# just for you momma D



## walker (Apr 5, 2009)




----------



## jctgumby (Apr 23, 2009)

^^^^Bwahahahahahaha


----------



## filthyredneck (Feb 10, 2010)

LOL I knew you couldn't resist going to check that out after hearing it over the phone


----------



## JLOWERY (Jan 30, 2010)

Lmao


----------



## newbie (Nov 18, 2011)

What about how to check the muffler bearings


----------



## filthyredneck (Feb 10, 2010)

^I had to go look :haha:


----------



## Polaris425 (Dec 16, 2004)

wow.... lol. I hope no one actually trys that.


----------



## newbie (Nov 18, 2011)

Lmao


----------



## Big D (Jun 23, 2009)

Geez Walker, now you're just making fun of me because of the canooter valve comment years ago  but I still like ya 

I remember hearing a radio station prank about halogen light fluid. These things are great! :18:


----------



## duckincrazy92 (May 24, 2011)

Man I'm glad y'all postedhese.
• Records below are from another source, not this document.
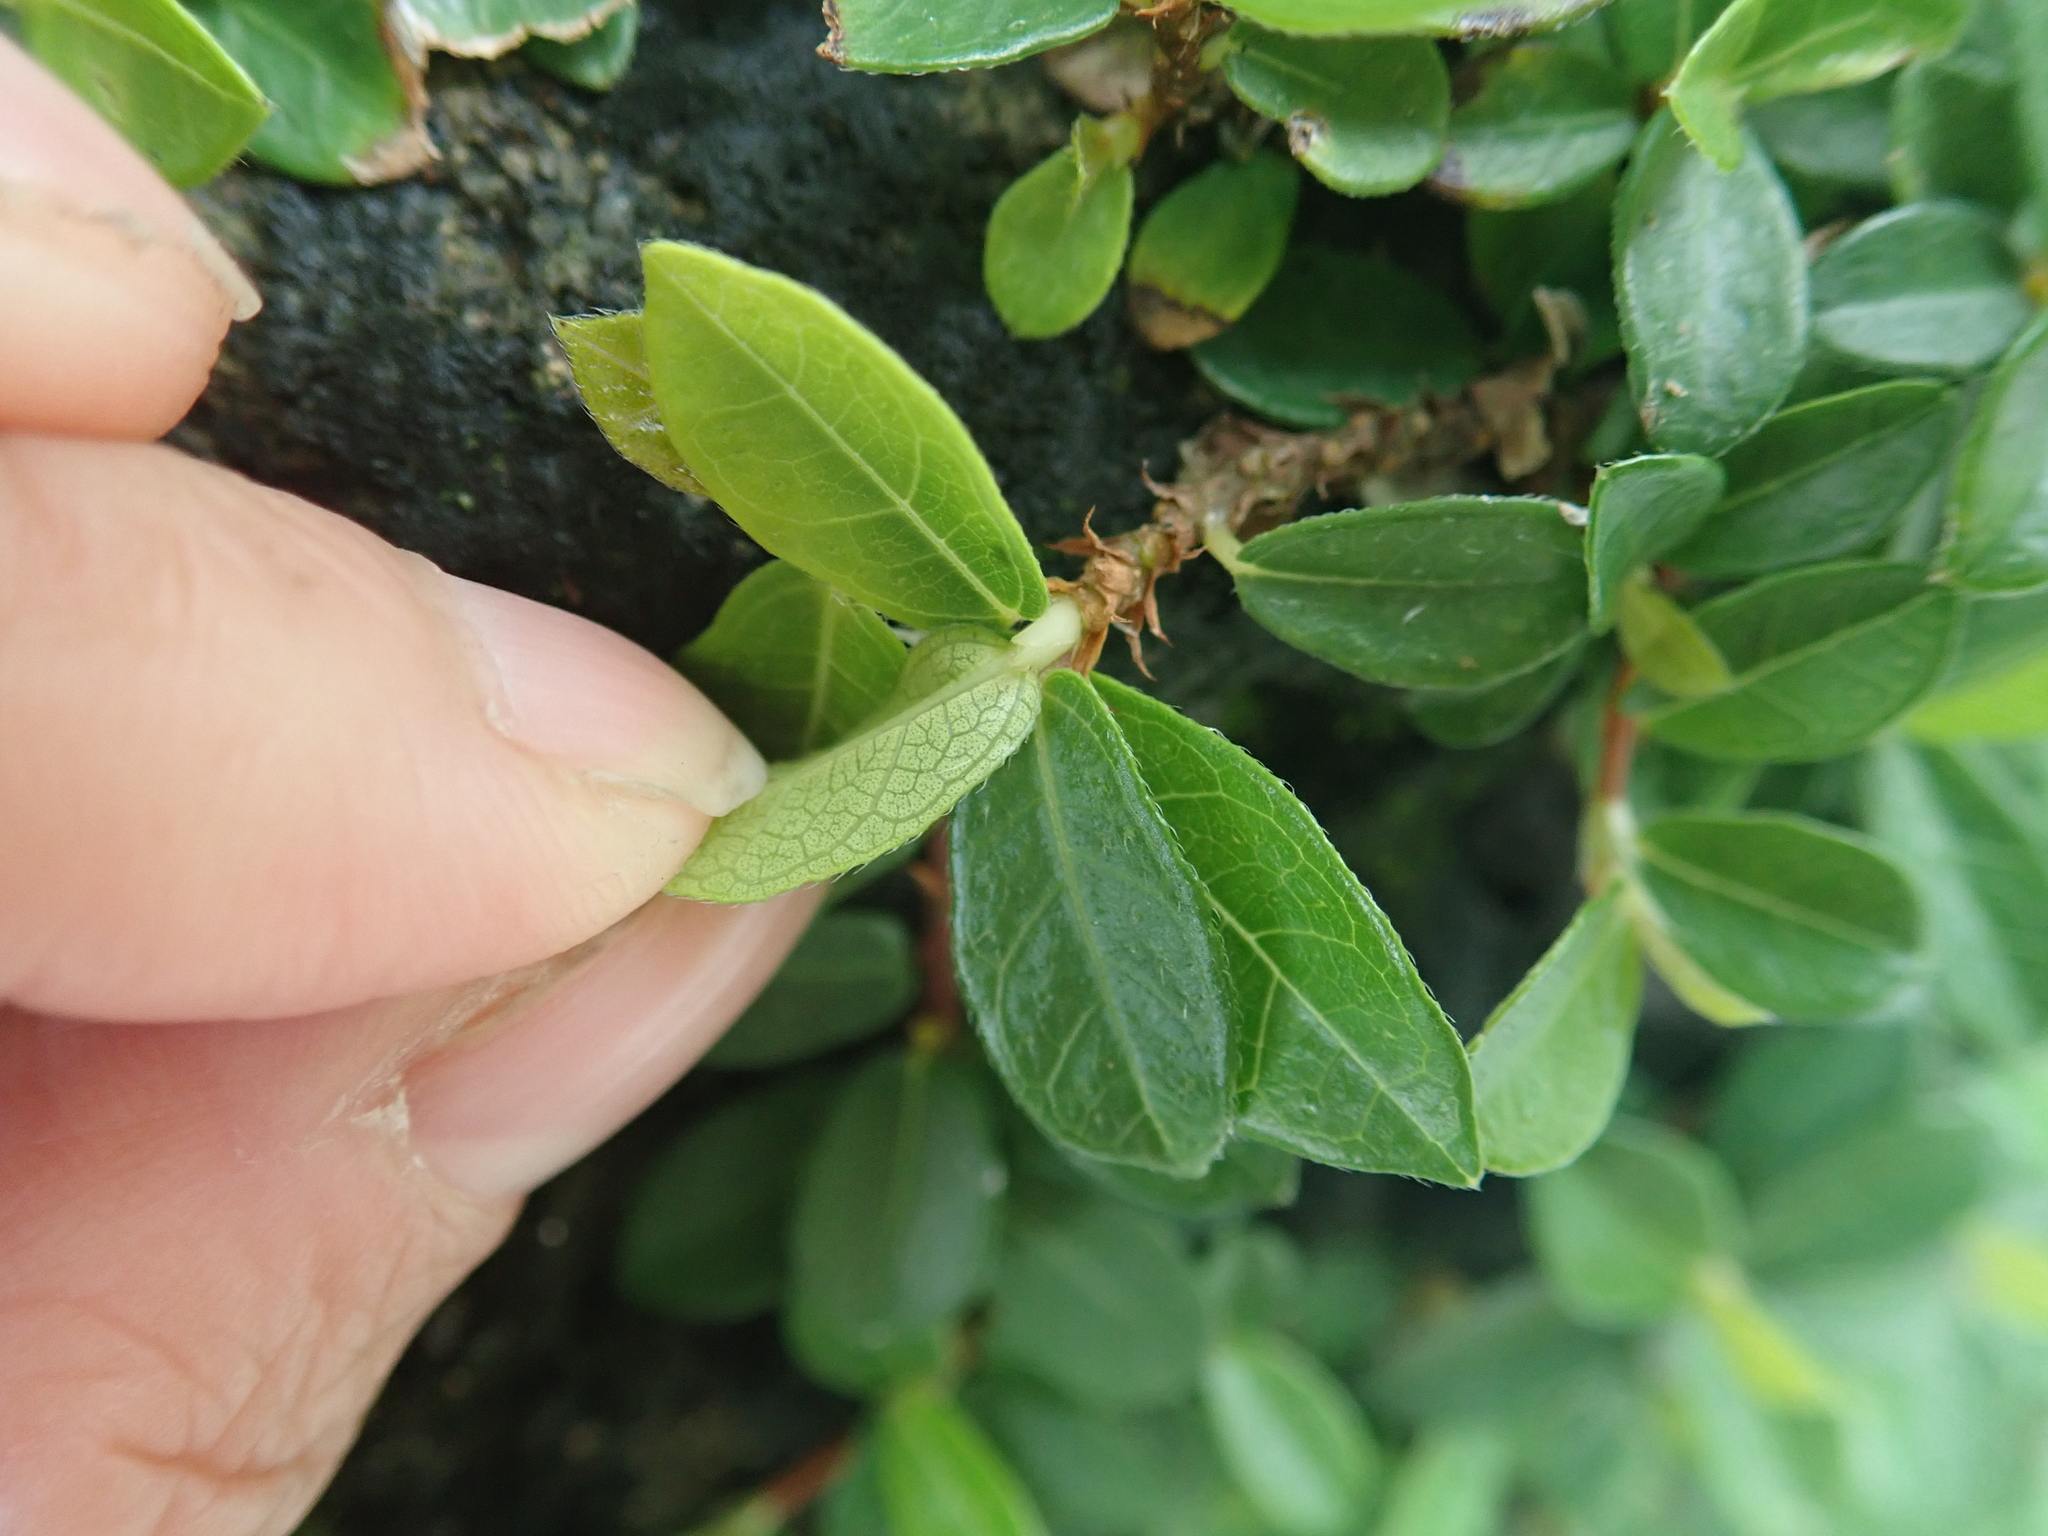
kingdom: Plantae
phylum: Tracheophyta
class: Magnoliopsida
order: Rosales
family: Moraceae
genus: Ficus
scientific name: Ficus vaccinioides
I was low in both blinkers and my muffler bearings starting to rattle haha


----------



## kygreen (Oct 15, 2011)

Wile watching this I started to doubt all knowledge I have about vehichles


----------



## filthyredneck (Feb 10, 2010)

^lmao. I will be on the search for more later when im not doing anything 

"Killing Time Using Tapatalk 2"


----------



## filthyredneck (Feb 10, 2010)

Heres another one.... Courtesy of gpinjason

http://tomdwyer.com/2011/uncategorized/d-i-y-auto-maintenance-tips-a-home-test-for-halogen-fluid/

"Killing Time Using Tapatalk 2"


----------



## walker (Apr 5, 2009)

need to make a video of how to check that pesky canooter valve or the dang worthless flux capasitor...lol


----------



## filthyredneck (Feb 10, 2010)

Canooter valve.....isn't that what you got D with when she was still trying to figure you out lol

"Killing Time Using Tapatalk 2"


----------



## filthyredneck (Feb 10, 2010)

Oh and lets not forget to check and make sure the handlebar drain plug is tight, dont want that thing falling out and shooting hot oil in your lap 

"Killing Time Using Tapatalk 2"


----------



## Big D (Jun 23, 2009)

filthyredneck said:


> Canooter valve.....isn't that what you got D with when she was still trying to figure you out lol
> 
> "Killing Time Using Tapatalk 2"


 
Yup. Now I just sit back and read a bit, hit google or whatever. If I'm daring I MAY ask questions. I've learned over the years what sounds plausible or not. What kills me is when I think you're bs-ing and I find out it's legit. :34:



:374230:


----------



## NMKawierider (Apr 11, 2009)

Big D said:


> Yup. Now I just sit back and read a bit, hit google or whatever. If I'm daring I MAY ask questions. I've learned over the years what sounds plausible or not. What kills me is when I think you're bs-ing and I find out it's legit. :34:
> 
> 
> 
> :374230:


 
I get the feel'n D knows way more then she lets on...I'd be careful guys...lol


----------



## filthyredneck (Feb 10, 2010)

Bwahaha 

"Killing Time Using Tapatalk 2"


----------



## Big D (Jun 23, 2009)

Yeah. Yeah. That's it. 
I'm really smart and am just testing you all. 
We'll go with that.
Careful guys.


----------



## Polaris425 (Dec 16, 2004)

Big D said:


> I'm really smart


We never thought any different. :bigok:


----------



## Big D (Jun 23, 2009)

Polaris425 said:


> We never thought any different. :bigok:


Geez you took liberty paraphrasing, didn't you? 
Guess I should have typed my "I'm smart" post using the sarcastic font eh?


----------



## parkerexpress (Sep 7, 2009)

LMAO, those are hilarious. I needed a good laugh this morning. Thanks for posting.


----------